🤖 AI Summary
This work addresses the limitations of existing voice anti-spoofing approaches, which predominantly rely on binary classification and struggle to model the coupled effects of diverse spoofing techniques on both acoustic attributes and semantic content. To overcome this, we propose the first unified anti-spoofing framework based on Audio Large Language Models (ALLMs), reframing the task as a text generation problem to jointly infer the spoofing method, the affected speech attributes, and the resulting semantic distortions. We introduce DailyTalkEdit, a new benchmark enabling semantic-level evaluation, and incorporate in-context learning to enhance out-of-domain generalization. Experimental results demonstrate that our approach significantly outperforms conventional baselines across multiple settings while providing interpretable analyses of spoofing behaviors.
📝 Abstract
Recent advances in speech synthesis and editing have made speech spoofing increasingly challenging. However, most existing methods treat spoofing as binary classification, overlooking that diverse spoofing techniques manipulate multiple, coupled speech attributes and their semantic effects. In this paper, we introduce HoliAntiSpoof, the first audio large language model (ALLM) framework for holistic speech anti-spoofing analysis. HoliAntiSpoof reformulates spoofing analysis as a unified text generation task, enabling joint reasoning over spoofing methods, affected speech attributes, and their semantic impacts.
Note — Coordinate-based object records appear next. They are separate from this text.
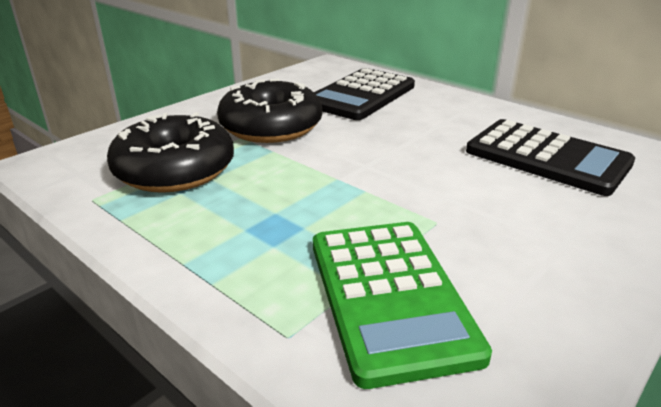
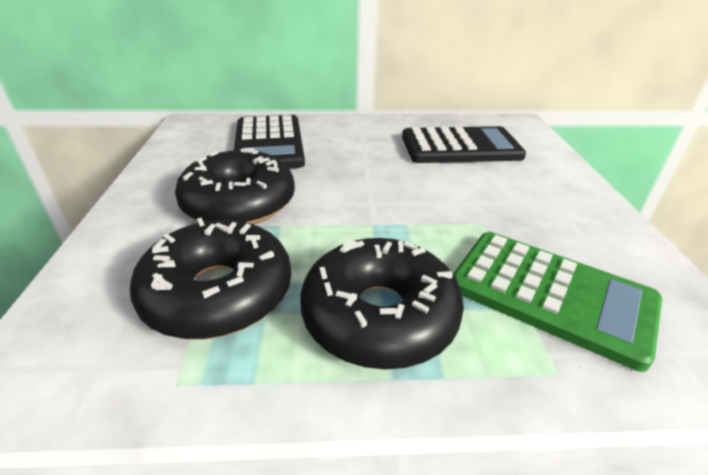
camera: 45 degrees left, 5 degrees up
(236, 231) = (379, 316): none -> black donut

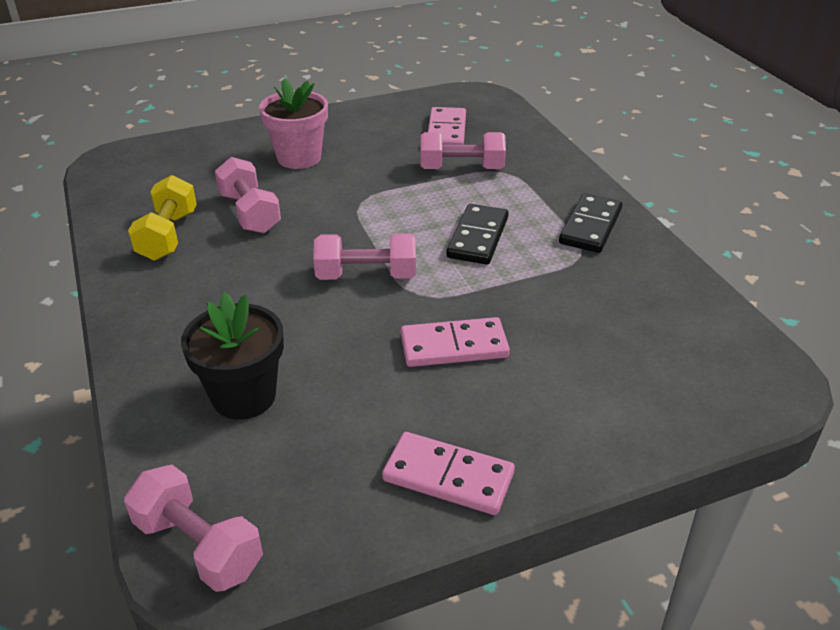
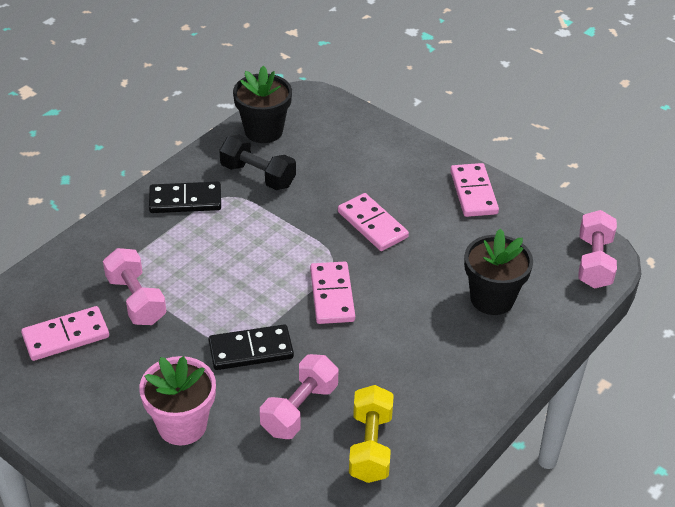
camera: 120 degrees left, 5 degrees up
(168, 235) = (370, 446): yellow dumbbell -> yellow dumbbell turned 60 degrees counterclockwise
(366, 275) = (332, 295): pink dumbbell -> pink domino
(478, 237) = (240, 254): black domino -> black domino (251, 350)
(607, 286) = (258, 175): none -> black dumbbell
(702, 318) = (263, 131): none -> black flower pot

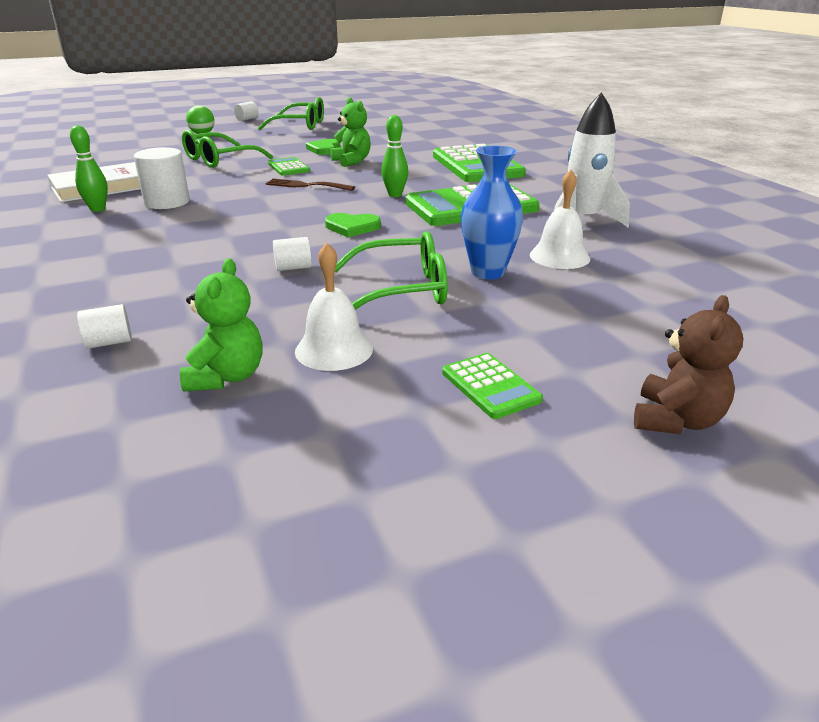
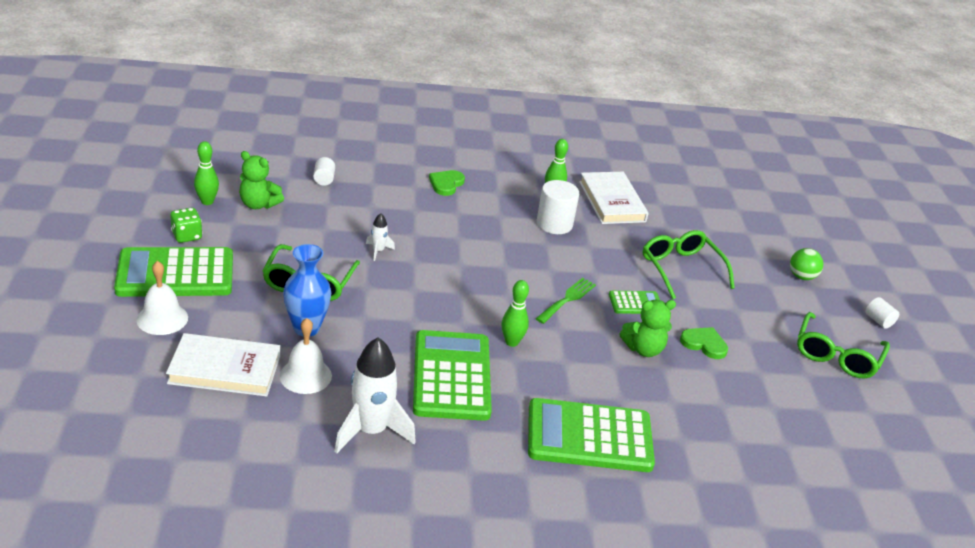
camera: 105 degrees right, 5 degrees up
(248, 432) = (207, 201): none -> green bowling pin
(293, 268) = (378, 251): white cylinder -> white rocket
(306, 185) = (567, 299): brown fork -> green fork
(334, 349) = (256, 239): white bell -> white bell (162, 318)
(352, 227) = (440, 295): green heart -> green heart (446, 184)
(379, 413) = (187, 236): none -> green dice
(490, 386) = (175, 274): green calculator -> green calculator, size x2.10
(614, 294) = (225, 369): none -> white book
(676, 420) = (91, 317): brown teddy bear -> none

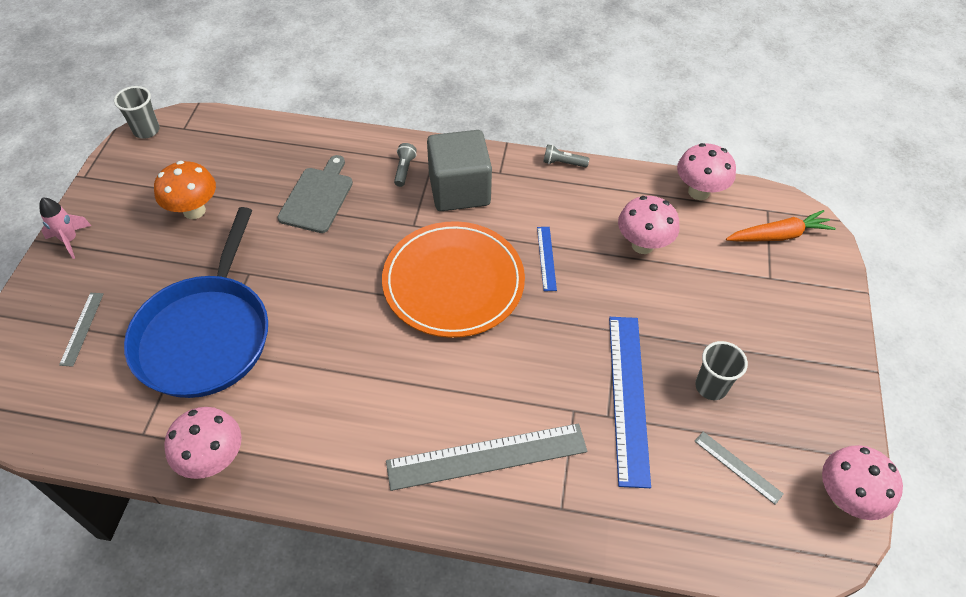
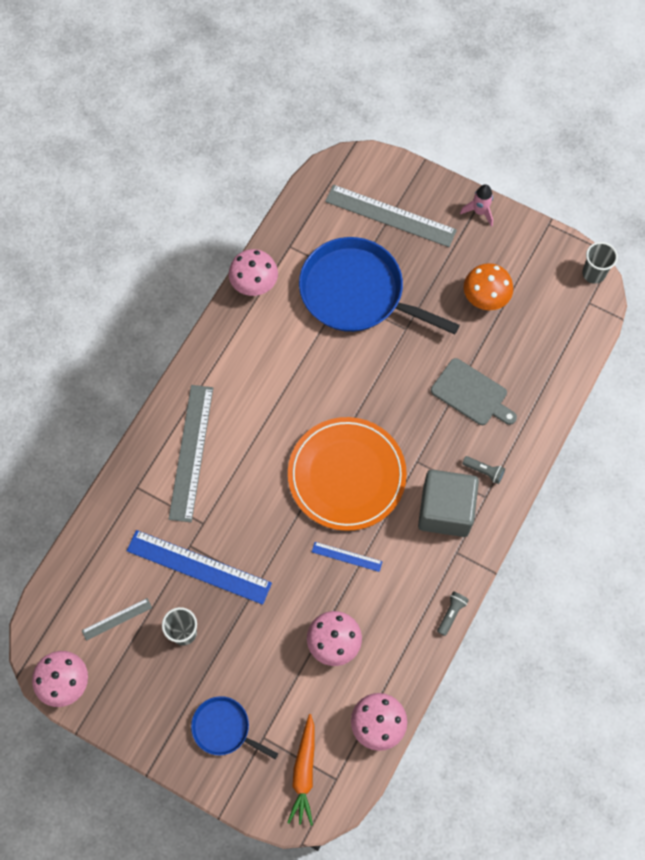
camera: 110 degrees right, 15 degrees up
(82, 328) = (390, 216): grey ruler -> grey ruler, size x2.09
(784, 314) = (224, 728): none -> blue pan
To support semantic-level analysis, we introduce DailyTalkEdit, a new anti-spoofing benchmark that simulates realistic conversational manipulations and provides annotations of semantic influence. Extensive experiments demonstrate that HoliAntiSpoof outperforms conventional baselines across multiple settings, while preliminary results show that in-context learning further improves out-of-domain generalization. These findings indicate that ALLMs not only enhance speech spoofing detection performance but also enable interpretable analysis of spoofing behaviors and their semantic effects, pointing towards more trustworthy and explainable speech security. Data and code are publicly available.